Carmen Posadas: Síndrome del pollo sin cabeza
Acabo de enterarme de que tengo uno de los males de nuestra época. Se conoce con el nombre de ‘productividad tóxica’, pero yo, ignorante de que existía, hace años que lo llamo ‘síndrome del pollo sin cabeza’. Le cuento sus síntomas para ver si se siente usted identificado.
Si es incapaz de estar sin hacer nada; si, cuando se toma un descanso, de inmediato le asalta un sentimiento de culpa tal que se levanta como un resorte y se pone a arreglar armarios, a hacer pesas o a lavar el coche; si tiene una lista de tareas pendientes más larga que un día sin pan, que lejos de menguar crece por minutos, bienvenido al club de los pollos descabezados.

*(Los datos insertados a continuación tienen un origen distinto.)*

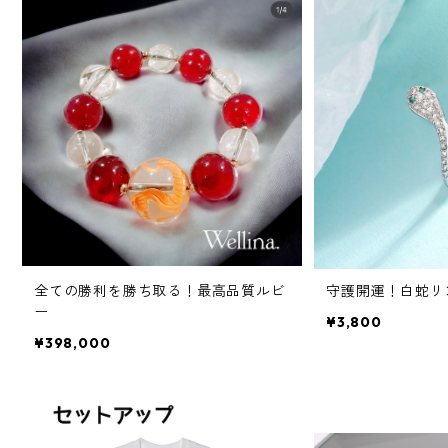
全ての勝利を勝ち取る！最高品質ルビ
守護開運！白蛇リ
ー
¥3,800
¥398,000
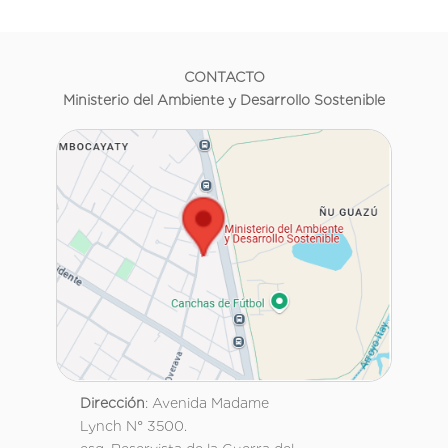
CONTACTO
Ministerio del Ambiente y Desarrollo Sostenible
Dirección
: Avenida Madame
Lynch N° 3500.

Si tiene una lista de tareas pendientes más larga que un día sin pan, bienvenido al club de los pollos descabezados
Hay quien dice que este frenesí comenzó con la pandemia, cuando estábamos encerrados en casa y, en vez de disfrutar del parón mundial, nos dio por ‘bricolajear’ la casa entera, hornear infinitos muffins y colgarnos de la lámpara haciendo gimnasia como si no hubiera un mañana. Pero yo no lo creo. Pienso que la productividad tóxica es un efecto colateral de la carrera de ratas en la que estamos todos desde hace años. Una consecuencia también del «tanto produces, tanto vales», que es el mercantilista baremo que utiliza la sociedad para medir la valía de una persona. Una consecuencia, asimismo, de otra característica de nuestro tiempo: el pavor, el miedo, el pánico a aburrirse.
Por eso la productividad tóxica no solo se manifiesta en la parte laboral de nuestras vidas y nos obliga a estar permanentemente pendientes del correo electrónico, de los chats de trabajo y de la llamada del jefe, incluso a las once y media de la noche. Se manifiesta igualmente en los ratos de ocio. Porque, con tal de no encontrarse con uno mismo –conmigo misma, debería decir porque este es mi vivo retrato–, nada más abrir un ojo un domingo voy y conecto la radio a ver qué noticias hay; segundos después me enchufo un pódcast a ver si aprendo algo interesante y, casi al mismo tiempo, me pongo a leer un libro. Y no, no me refiero a un libro que me guste (ese placer por suerte aún lo conservo): me refiero a uno de esos que los ingleses llaman improving books. Es decir, libros provechosos y/o útiles que, en mi caso, van desde un tratado que me ayude a entender algo de mecánica cuántica (¿?), a otro que hable de inteligencia artificial (¿¿??) o a un sesudo estudio de lo que está pasando en China. Esa soy yo. La eterna estudiante de todo lo que no entiendo y me supera. Y conste que no me parece del todo mal. Peor sería que en mi ‘pollo-sin-cabecismo’ me diera por la vigorexia o por coleccionar Barbies, que de todo hay en la viña de la productividad tóxica.
Dicho esto, ahora que empieza un nuevo año, uno de mis buenos propósitos va a ser escapar de este pernicioso círculo de actividad sin fin. Se acabó, voy a sentar cabeza. Para hacerlo, he consultado con los que saben y estos son los consejos que he recibido. En lo que concierne al trabajo, deberé establecer límites, definir horas claras de inicio y finalización de la hora de escribir. También tendré que trazarme objetivos realistas, priorizar y luego darme premios cuando cumpla con estas rutinas. Lo mismo me recomiendan para los ratos de asueto. Rutina, objetivos realistas y premios cuando una ha sido buena. Palabra que pienso intentarlo, pero lo tengo bastante crudo.
Ya sigo una rutina de trabajo: cada mañana me pongo una pistola en la sien y me obligo a escribir hasta la hora de comer. Sin embargo, la inspiración (y la imaginación) es la loca de la casa y me asalta cuando le da la gana: en la ducha, cuando cocino o cuando estoy penando con mi librote sobre la IA. Por eso, porque soy un caso grave de ‘pollo-sin-cabecismo’ y mi cabeza no para jamás, no me quedará más remedio que hacer lo que algunos expertos recomiendan en casos perdidos como el mío: ponerme delante de una pared blanca y mirarla mucho rato. Por lo visto, el método es eficacísimo y resetea un montón, pero me temo que me costará horrores. Menudo bodrio. Ojalá una mosca se pose por ahí y me alegre el espectáculo, pero, por lo visto, lo de la mosca es del todo desaconsejable. Pared blanca y punto. Concentración, introspección, no pensar en nada… En fin, por probarlo que no quede y ya les contaré qué tal me va con la terapia. Si no saben nada de mí en un par de semanas, será que, por fin, oooooooooom, este pollo sin cabeza habrá llegado al nirvana.